I’m back with more lessons learned during my Future of Work podcast season. Part One highlighted five people lessons. In this installment, I describe the team and culture insights that my guests shared with me.
TEAM AND ORGANIZATIONAL CULTURE LESSONS
Lesson #1 Hybrid Meetings Are Tough
Meetings are hard enough to run efficiently and effectively when everyone is in person. They are even more difficult when everyone is remote. And when there’s a mix of in-person and remote attendees, they can get really messy. Team leaders will need to figure out how to create an environment of inclusion during hybrid meetings, creating space for everyone to have a voice and preventing in-person team members from overriding remote attendees.
Lesson #2: Use Space Differently
The way we think about office space (in most organizations) needs to change. The era of a traditional nine to five workday where everyone has a desk and everyone is present has passed. And employees rotating in and out of the office, working independently behind closed doors is the opposite of a healthy, collaborative culture. We have to start thinking about some hard questions:
- What work can be done better in person?
- What work can be done better virtually?
- How will meetings work best?
- How can influence and experience be balanced between those who work on site and those who don’t?
- How can you avoid the inevitable rift where people working in the office are valued and rewarded more than are those working more from home?
- How can we prevent the chasm that can occur between site-required people and those with more flexibility to work remotely?
It is time to think differently about our space. We need to create a physical environment so that when people are together the space will foster connection and encourage collaboration.

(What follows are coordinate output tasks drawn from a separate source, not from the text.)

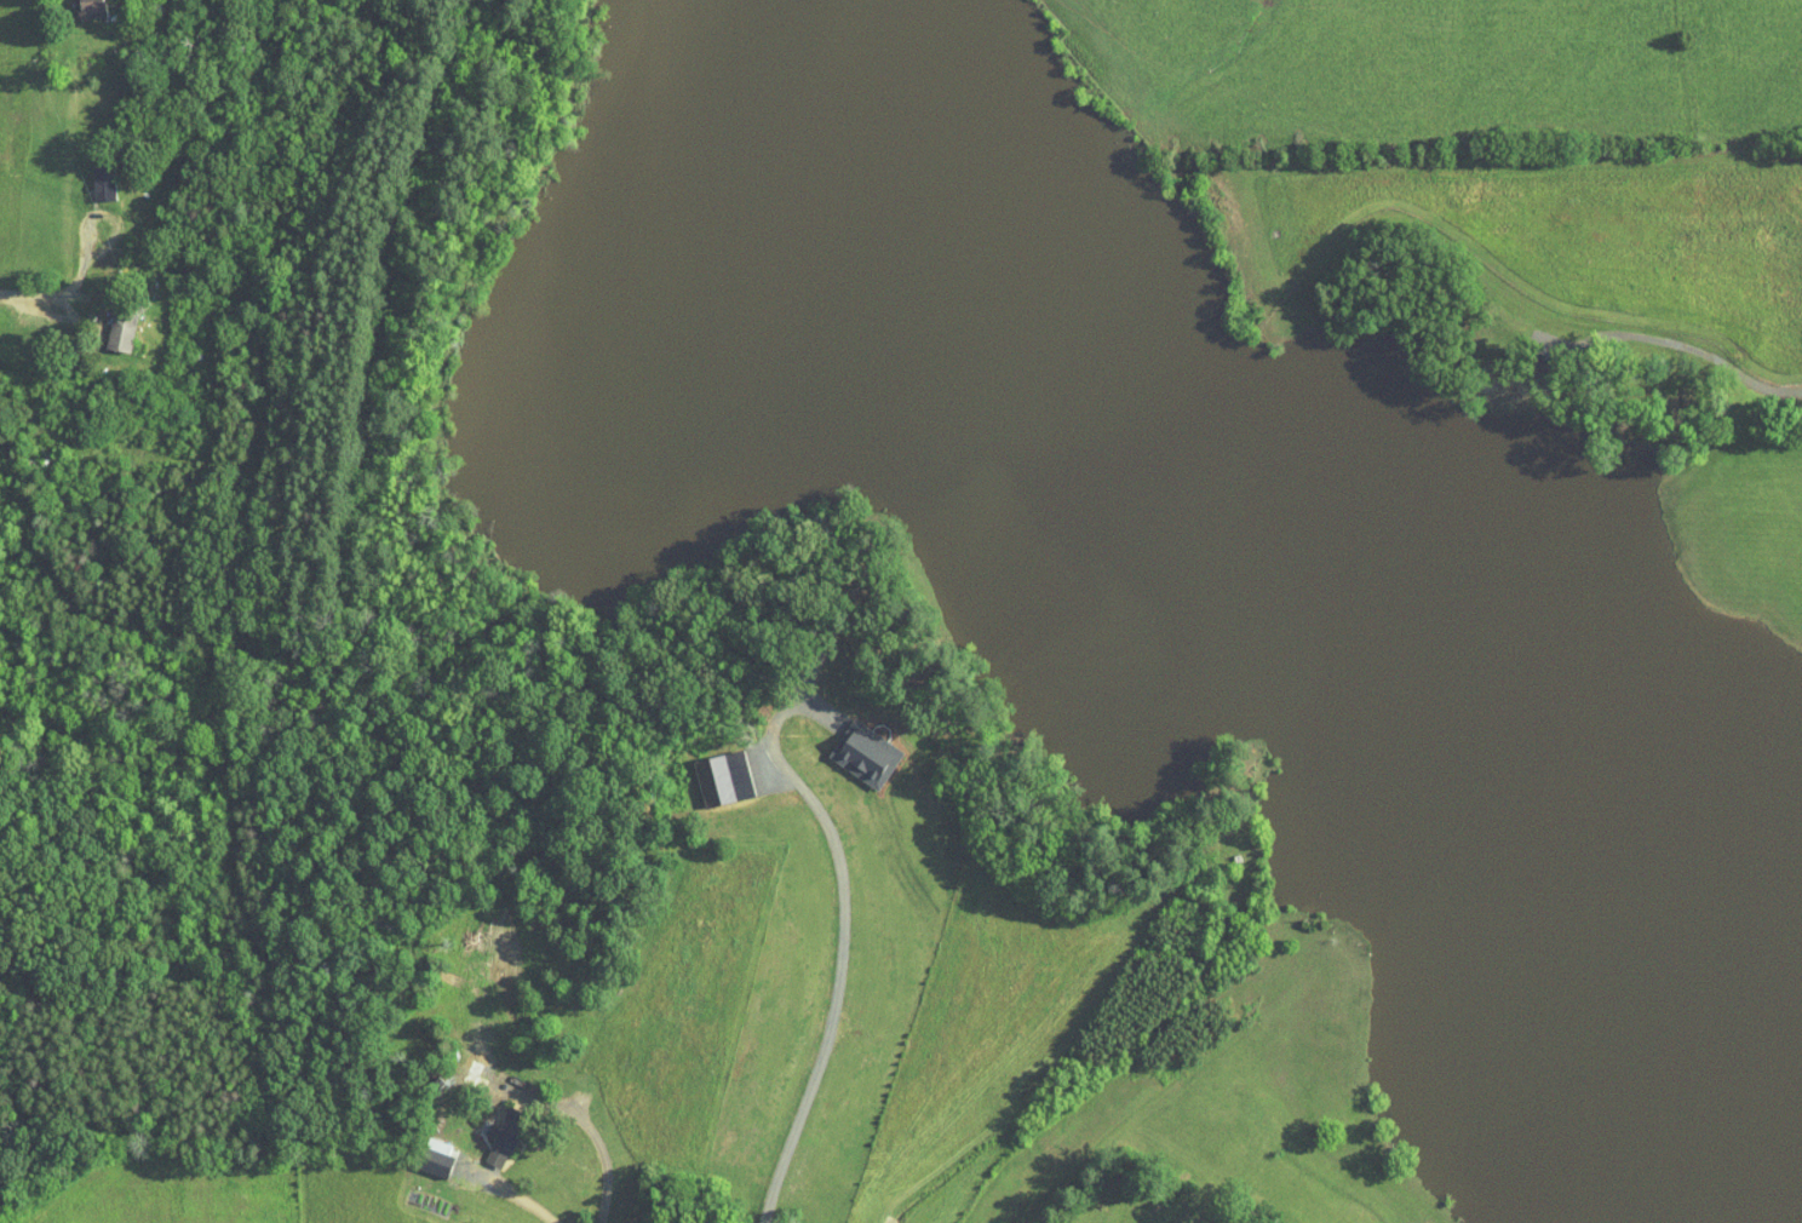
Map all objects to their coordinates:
building: (76, 4)
building: (88, 175)
road: (60, 272)
road: (6, 287)
building: (106, 322)
building: (851, 746)
building: (709, 770)
road: (843, 948)
building: (461, 1065)
building: (488, 1133)
road: (596, 1137)
road: (508, 1187)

Lesson #3: Boundaries Need to Be Redefined
For many of us the separation between our work and personal lives has been nonexistent during the pandemic. And it continues. My eight-year-old son’s second grade class was just quarantined for the next 10 days. That means a return to online school while my wife and I are working from home. For many people, their commute was a welcomed transition between the work day and home life. Working from home has eliminated boundaries with employees often expected to be available from early morning to late at night. The downtime, or recovery period, of the commute is now being invested into extra work hours. Even with the benefit of increased flexibility to take care of family members and personal wellness, there are no constraints on when the day begins and ends. It’s an unsustainable situation. It is time to redefine our work boundaries and to make agreements with our team members on what is expected and what is unacceptable about when and how people work in this more ambiguous work environment.
Lesson #4: Culture Building Takes Intention
With the efficiency gains advancing an extension of our remote and hybrid environments, more executives are becoming worried about the longer-term impact on organizational culture. Culture is often guided by artifacts in a physical work space and impromptu human interactions. In the remote and hybrid environment, culture building will need to take an even more focused intentionality. Defining what’s important to an organization, clarifying what behaviors will be rewarded and criticized, and finding ways to build culture when not in the office environment is are important culture-development challenges.
I am constantly reminded that no one knows how all of this will play out. The only thing we can do now is notice the change, identify the lessons learned, pivot, and then be ready for more change.